The Treasury has been borrowing record peacetime sums to pay for the government’s response to the public health emergency.

All the while, the UK’s 2050 net zero climate deadline is looming large and accompanied by massive pressure to invest.

The strategy makes it clear that the government is seeking a partnership with the private sector to achieve its goals.

Mr Kwarteng claimed the measures would create and support 80,000 jobs over the next 30 years and gave businesses and investors certainty to invest.

There was little detail on practical help available to companies though a ‘decarbonisation’ fund of £171m was to be allocated to nine projects UK-wide to support green technology innovation, including carbon capture storage and use of hydrogen.

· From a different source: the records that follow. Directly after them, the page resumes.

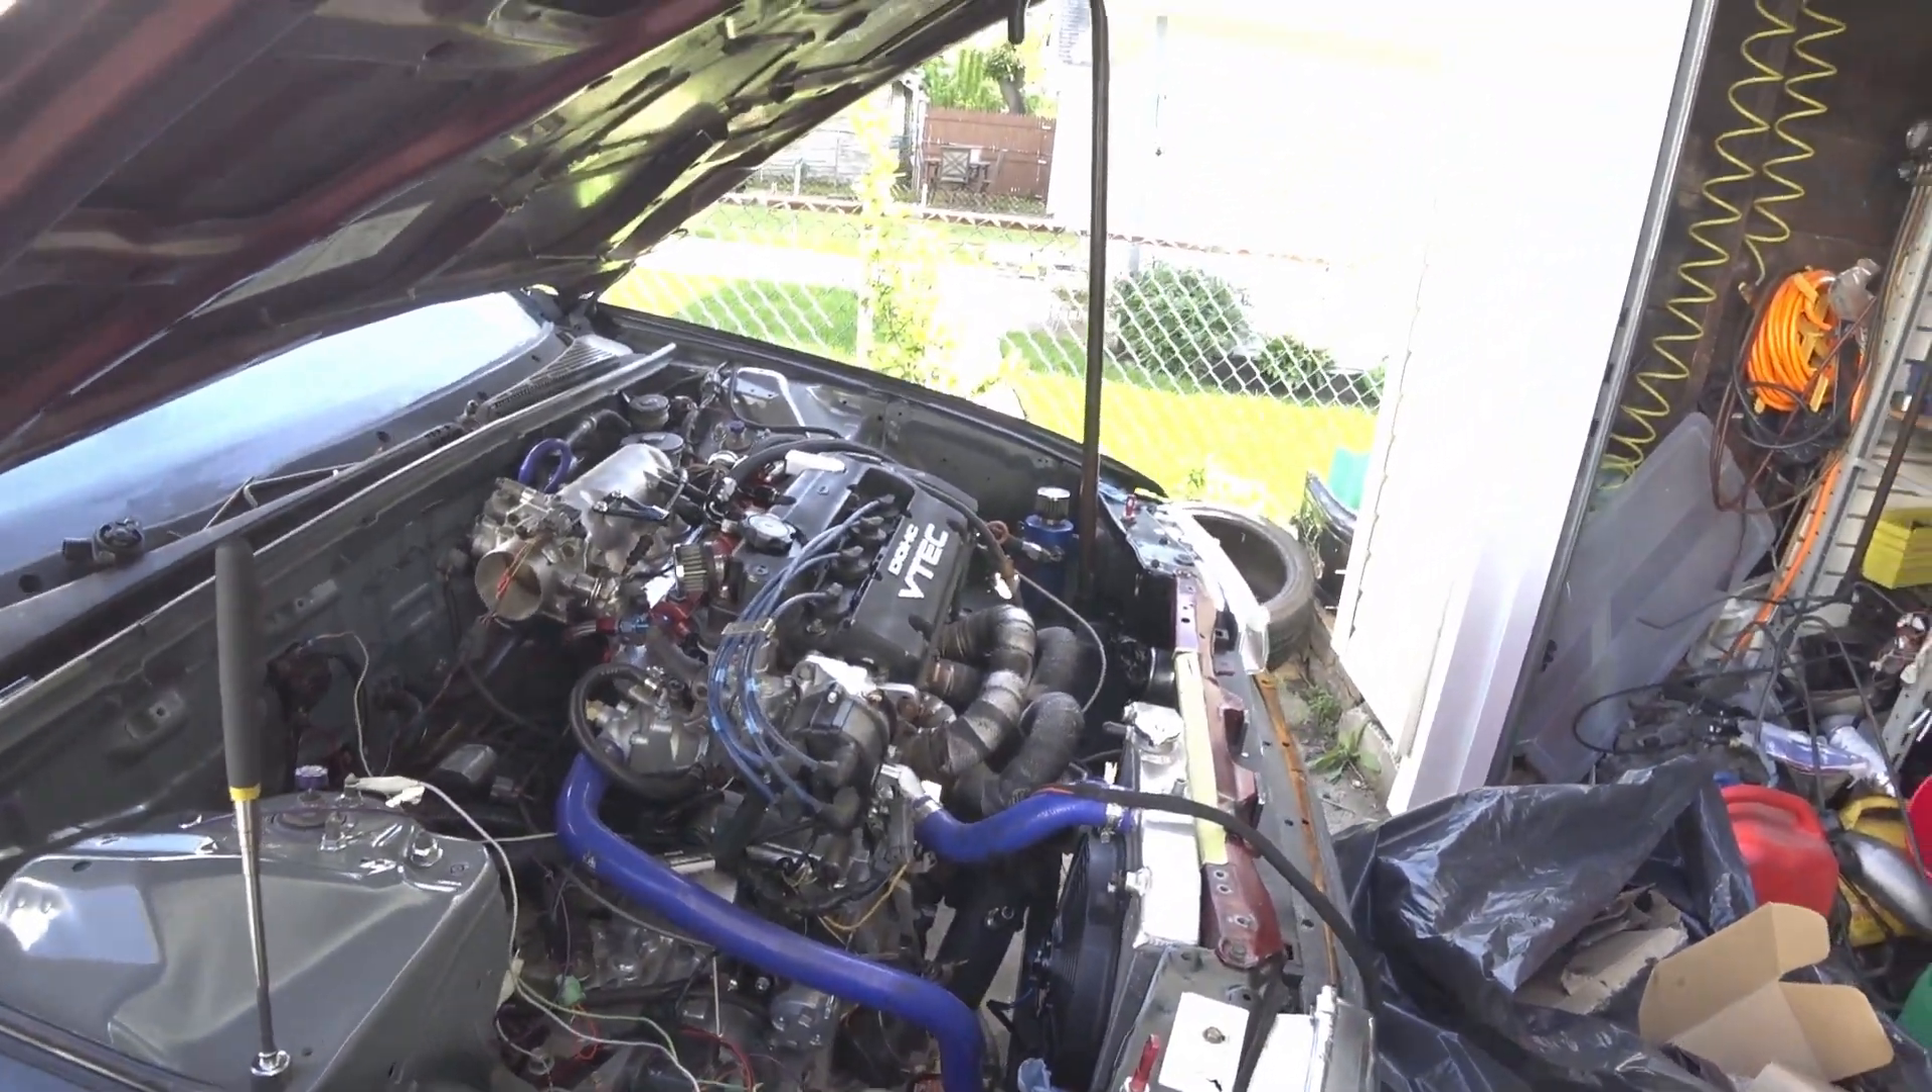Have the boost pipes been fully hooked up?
No.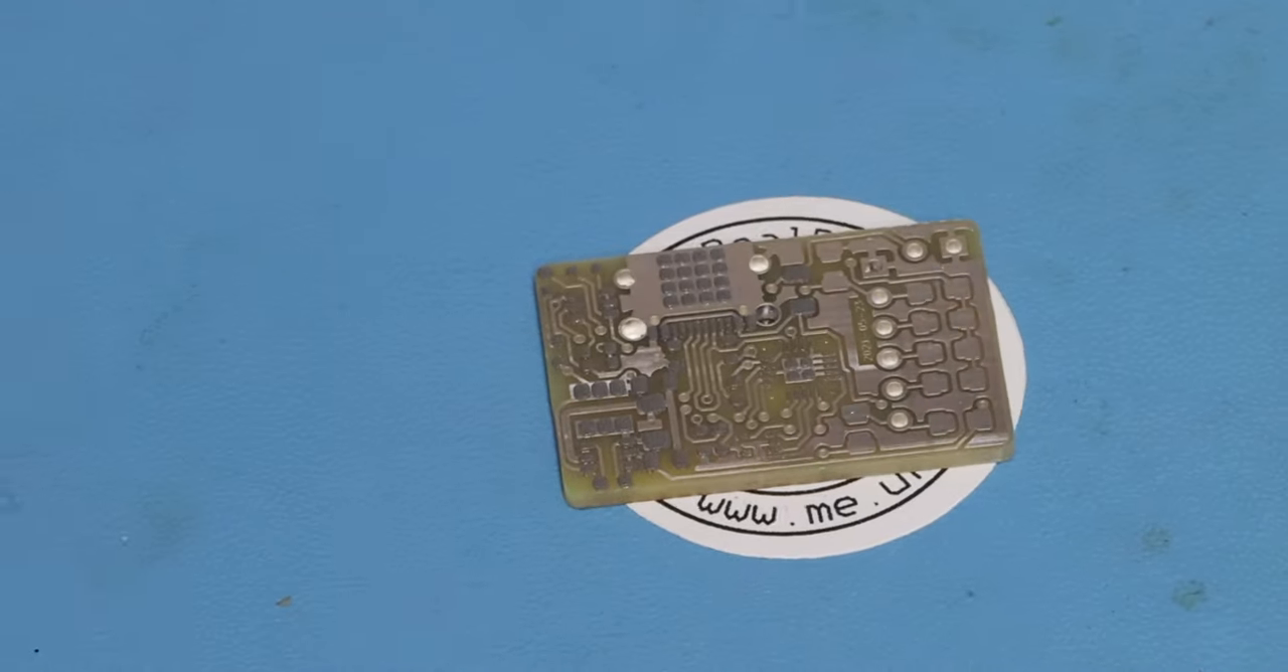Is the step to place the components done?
No.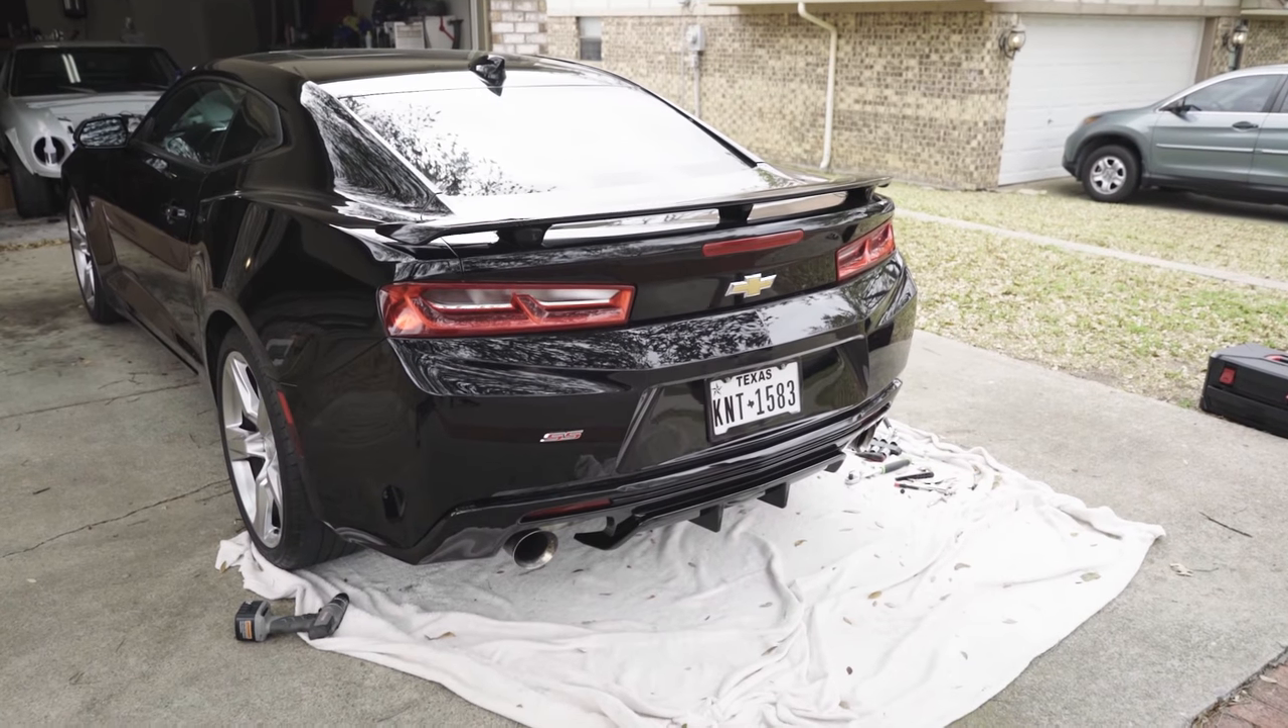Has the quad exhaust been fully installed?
No.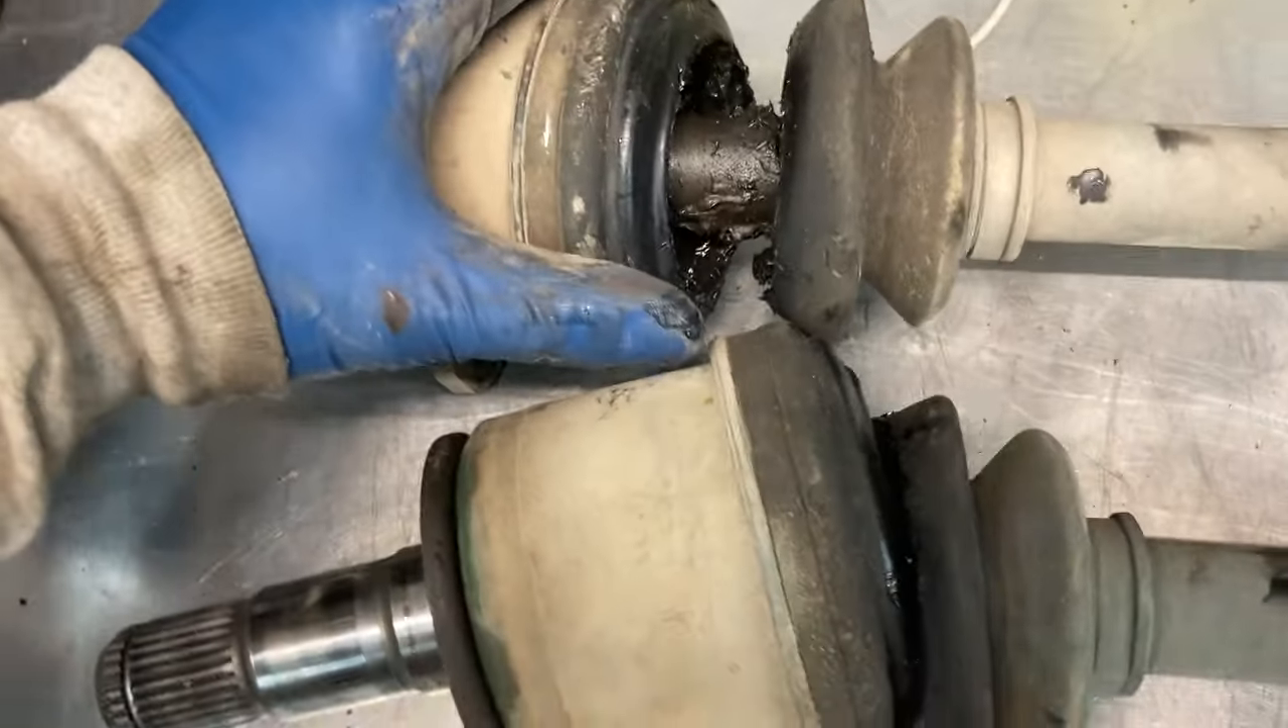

The blueprint included commitments to carbon pricing, new product standards, bolstering skills and a target that at least three megatons of CO2 was captured within industry per year by 2030 compared to “minimal levels at present”.

The cabinet minister said: “We were the first major economy to put into law our target to end our contribution to climate change, and today we’re taking steps to be the first major economy to have its own low-carbon industrial sector.

“While reaching our climate targets will require extensive change across our economy, we must do so in a way that protects jobs, creates new industries and attracts inward investment – without pushing emissions and business abroad.”

Business groups welcomed the plans but Mr Kwarteng’s Labour shadow, Ed Miliband, claimed the government’s strategy lacked ambition ahead of the COP26 conference, which the UK is hosting, later this year.

He said: “Strip away the rhetoric and we see the fact that while Germany is investing €7bn in a hydrogen strategy our government is investing a tiny fraction of that.

“We had a budget that failed the steel, automotive and aerospace sectors and once again the government appears to have nothing to say about those key sectors.

“And on buildings, we still have no long-term government strategy about how to decarbonise housing and no accounting for the £1bn cut to the Green Homes Grant.”